Indeed, the Talmudic sage Rabbi Abba bar Kahana captures this perfectly in the tractate Sotah 11a, on the verse Exodus 1:10: Pharaoh "is like a person who curses himself but applies his curse to another." The reflexive verb reveals the tragic entanglement of the bigot who, in lashing out against a minority, ultimately wounds himself.

This insight aligns with historian David Nirenberg's analysis in his classic study, Anti- Judaism, where he demonstrates how societies project their deepest contradictions about power and difference onto an imagined Jew who becomes the mirror for their own demons. Pharoah's fears about Egyptian identity - challenged from without by powerful neighboring empires, and within by the variety of foreign enslaved peoples in Egypt - lead to a conspiracy theory about his Hebrew slaves. 

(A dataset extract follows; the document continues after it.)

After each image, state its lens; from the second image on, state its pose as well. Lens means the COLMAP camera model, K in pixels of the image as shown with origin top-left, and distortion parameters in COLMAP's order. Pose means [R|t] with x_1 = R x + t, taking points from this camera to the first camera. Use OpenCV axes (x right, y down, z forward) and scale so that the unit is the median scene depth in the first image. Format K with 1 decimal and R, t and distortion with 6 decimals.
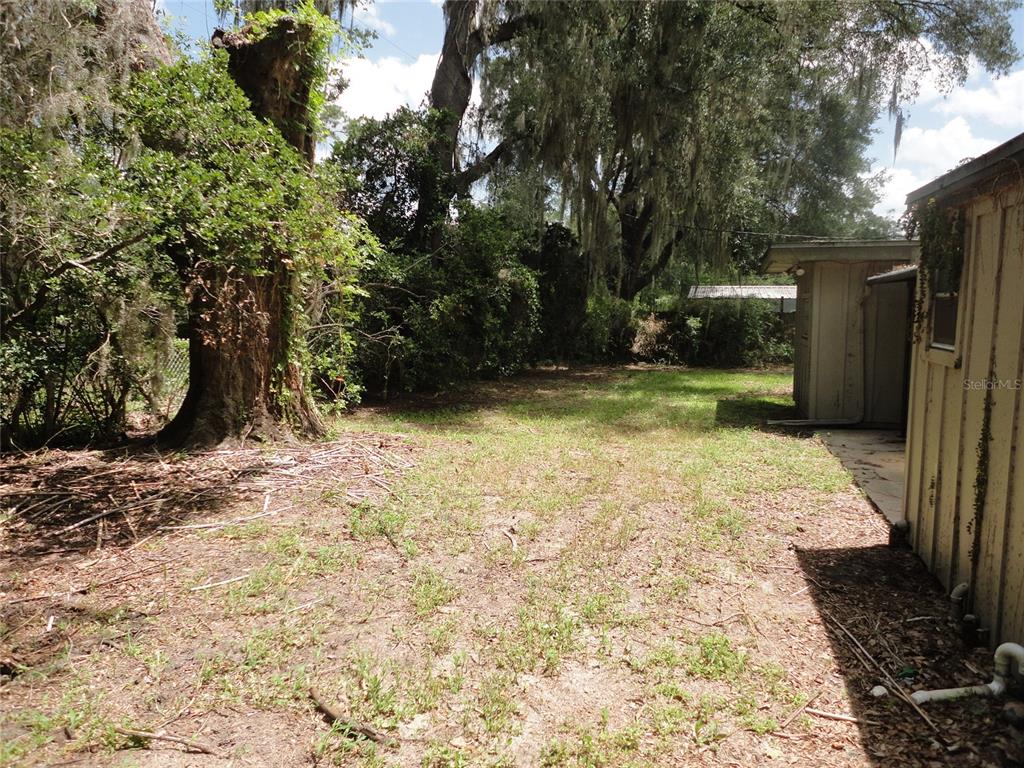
lens RADIAL K [[748.6, 0, 511.3], [0, 748.6, 385.8], [0, 0, 1]] dist [0.002476, 0.000202]
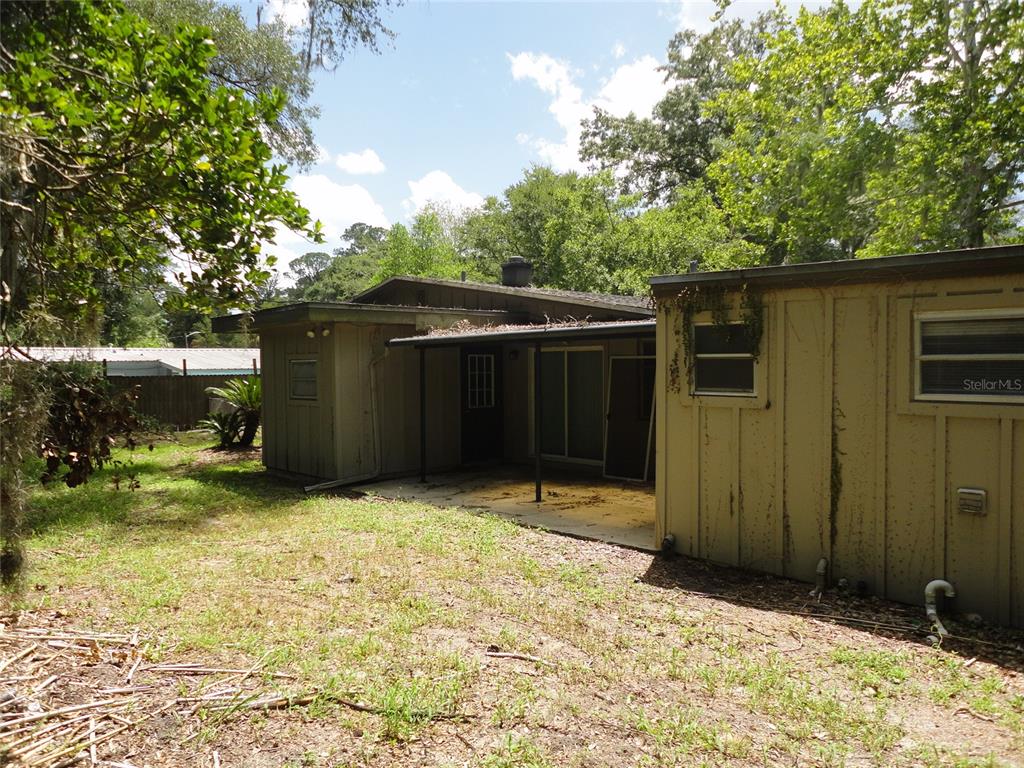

This ancient insight illuminates our contemporary reckoning with antisemitism. Should we treat bigotry as ignorant self-deception or malevolent threat? The Torah suggests that hatred's ultimate source lies beyond either explanation in the deeper recesses of society's psyche. Rather than merely preaching tolerance or pursuing punishment, we must address the mechanisms of fear that generate such projections. Countering antisemitism requires patient work-not flashy campaigns or public shaming, but dismantling the stereotypes at their roots.

Unlike our ancestors in Egypt, we cannot dream of redemption through exodus. We must repair the societies we inhabit, building beyond hatred. In America, as in Israel, there is nowhere else to turn-we must face both our enemies and our own demons, transcending the self-generated fears that poison coexistence.

Perhaps we can begin with another rabbinic teaching about the psychology of fear: Rabbi Nachman of Breslov's famous saying is popularly translated as, "The world is a narrow bridge; the essential task is not to fear." Howver, the original Hebrew reads not "to fear (lifached), but "to make oneself afraid ("lehitpached"). In confronting antisemitism, we must not only combat others' fears but resist manufacturing our own. Perhaps this is why the Torah preserves Pharaoh's words so carefully-not as a model of evil to defeat, but as a mirror of fears to transcend.